# ACTION ITEM
When you reach the line that contains "PROJEKT PRACA", begin copying exactly and continue through the last line below. Do not copy pictures.

[Dataset entries]

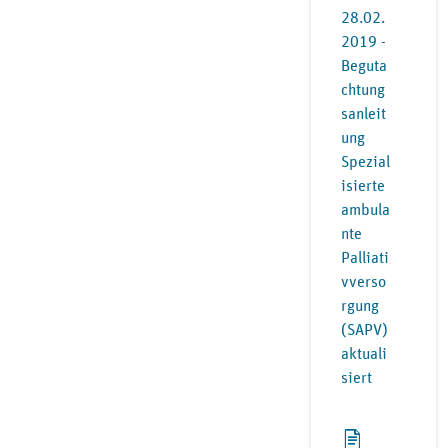
28.02.
2019 -
Beguta
chtung
sanleit
ung
Spezial
isierte
ambula
nte
Palliati
vverso
rgung
(SAPV)
aktuali
siert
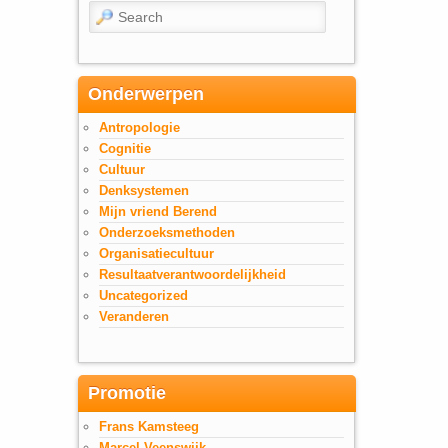
Search
Onderwerpen
Antropologie
Cognitie
Cultuur
Denksystemen
Mijn vriend Berend
Onderzoeksmethoden
Organisatiecultuur
Resultaatverantwoordelijkheid
Uncategorized
Veranderen
Promotie
Frans Kamsteeg
Marcel Veenswijk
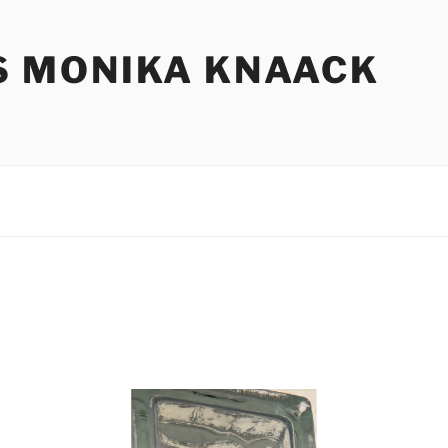
S MONIKA KNAACK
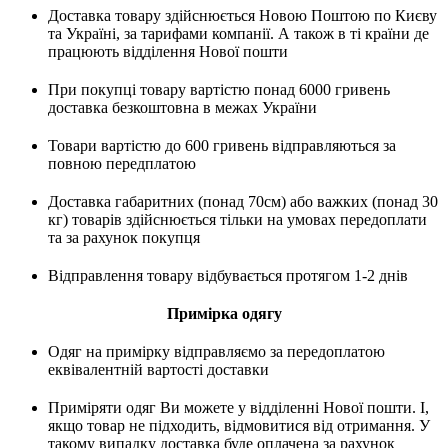
Доставка товару здійснюється Новою Поштою по Києву
та Україні, за тарифами компанії. А також в ті країни де
працюють відділення Нової пошти
При покупці товару вартістю понад 6000 гривень
доставка безкоштовна в межах України
Товари вартістю до 600 гривень відправляються за
повною передплатою
Доставка габаритних (понад 70см) або важких (понад 30
кг) товарів здійснюється тільки на умовах передоплати
та за рахунок покупця
Відправлення товару відбувається протягом 1-2 днів
Примірка одягу
Одяг на примірку відправляємо за передоплатою
еквівалентній вартості доставки
Приміряти одяг Ви можете у відділенні Нової пошти. І,
якщо товар не підходить, відмовитися від отримання. У
такому випадку доставка буде оплачена за рахунок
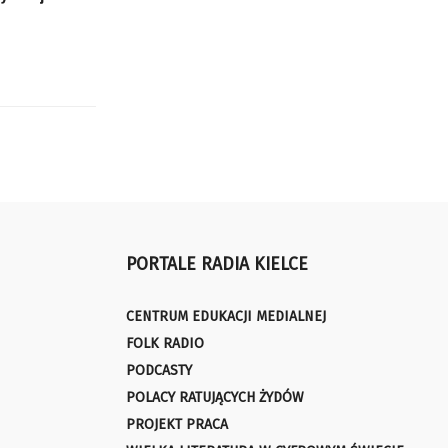
PORTALE RADIA KIELCE
CENTRUM EDUKACJI MEDIALNEJ
FOLK RADIO
PODCASTY
POLACY RATUJĄCYCH ŻYDÓW
PROJEKT PRACA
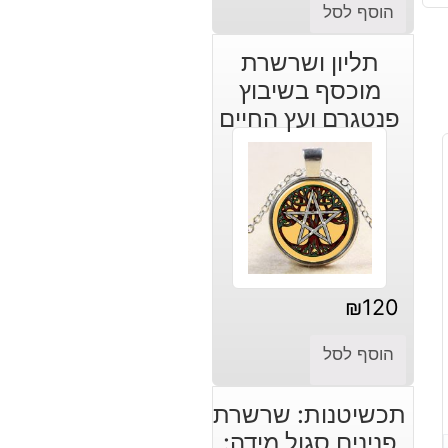
המחיר
המחיר
הוסף לסל
הנוכחי
המקורי
תליון ושרשרת
היה:
הוא:
מוכסף בשיבוץ
₪30.
₪45.
פנטגרם ועץ החיים
₪
120
הוסף לסל
תכשיטנות: שרשרת
פנינים סגול מידה:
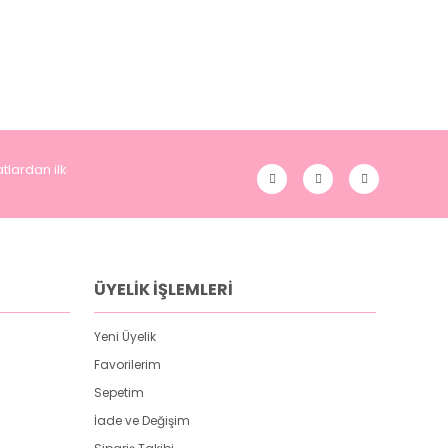
tlardan ilk
ÜYELİK İŞLEMLERİ
Yeni Üyelik
Favorilerim
Sepetim
İade ve Değişim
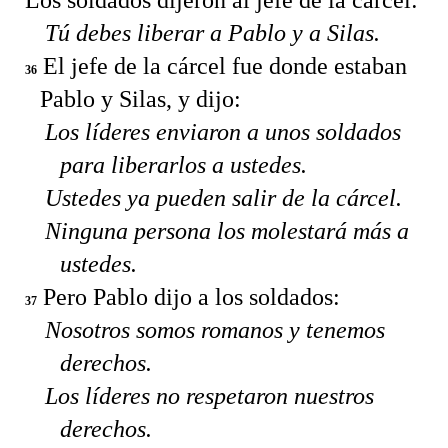
Tú debes liberar a Pablo y a Silas.
El jefe de la cárcel fue donde estaban
36
Pablo y Silas, y dijo:
Los líderes enviaron a unos soldados
para liberarlos a ustedes.
Ustedes ya pueden salir de la cárcel.
Ninguna persona los molestará más a
ustedes.
Pero Pablo dijo a los soldados:
37
Nosotros somos romanos y tenemos
derechos.
Los líderes no respetaron nuestros
derechos.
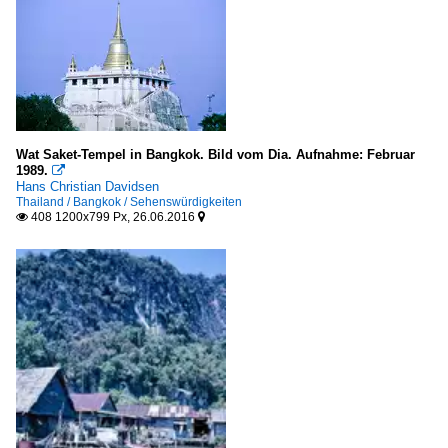
Wat Saket-Tempel in Bangkok. Bild vom Dia. Aufnahme: Februar
1989.

Hans Christian Davidsen
Thailand / Bangkok / Sehenswürdigkeiten
408 1200x799 Px, 26.06.2016


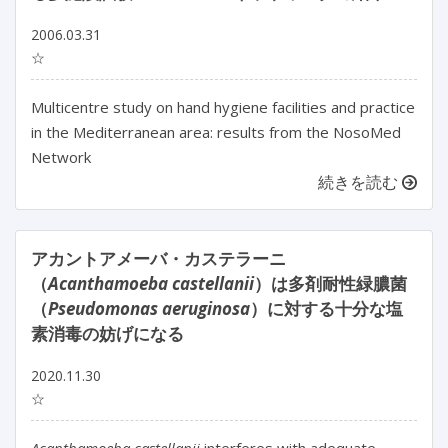
2006.03.31
☆
Multicentre study on hand hygiene facilities and practice
in the Mediterranean area: results from the NosoMed
Network
続きを読む
アカントアメーバ・カステラーニ
（
Acanthamoeba castellanii
）は多剤耐性緑膿菌
（
Pseudomonas aeruginosa
）に対する十分な塩
素消毒の妨げになる
2020.11.30
☆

# TASK SOLUTION
PROJEKT PRACA
המחיר
המחיר
הוסף לסל
הנוכחי
המקורי
תליון ושרשרת
היה:
הוא:
מוכסף בשיבוץ
₪30.
₪45.
פנטגרם ועץ החיים
₪
120
הוסף לסל
תכשיטנות: שרשרת
פנינים סגול מידה:
tlardan ilk
ÜYELİK İŞLEMLERİ
Yeni Üyelik
Favorilerim
Sepetim
İade ve Değişim
Tú debes liberar a Pablo y a Silas.
El jefe de la cárcel fue donde estaban
36
Pablo y Silas, y dijo:
Los líderes enviaron a unos soldados
para liberarlos a ustedes.
Ustedes ya pueden salir de la cárcel.
Ninguna persona los molestará más a
ustedes.
Pero Pablo dijo a los soldados:
37
Nosotros somos romanos y tenemos
derechos.
Los líderes no respetaron nuestros
derechos.
Wat Saket-Tempel in Bangkok. Bild vom Dia. Aufnahme: Februar
1989.

Hans Christian Davidsen
Thailand / Bangkok / Sehenswürdigkeiten
408 1200x799 Px, 26.06.2016


2006.03.31
☆
Multicentre study on hand hygiene facilities and practice
in the Mediterranean area: results from the NosoMed
Network
続きを読む
アカントアメーバ・カステラーニ
（
Acanthamoeba castellanii
）は多剤耐性緑膿菌
（
Pseudomonas aeruginosa
）に対する十分な塩
素消毒の妨げになる
2020.11.30
☆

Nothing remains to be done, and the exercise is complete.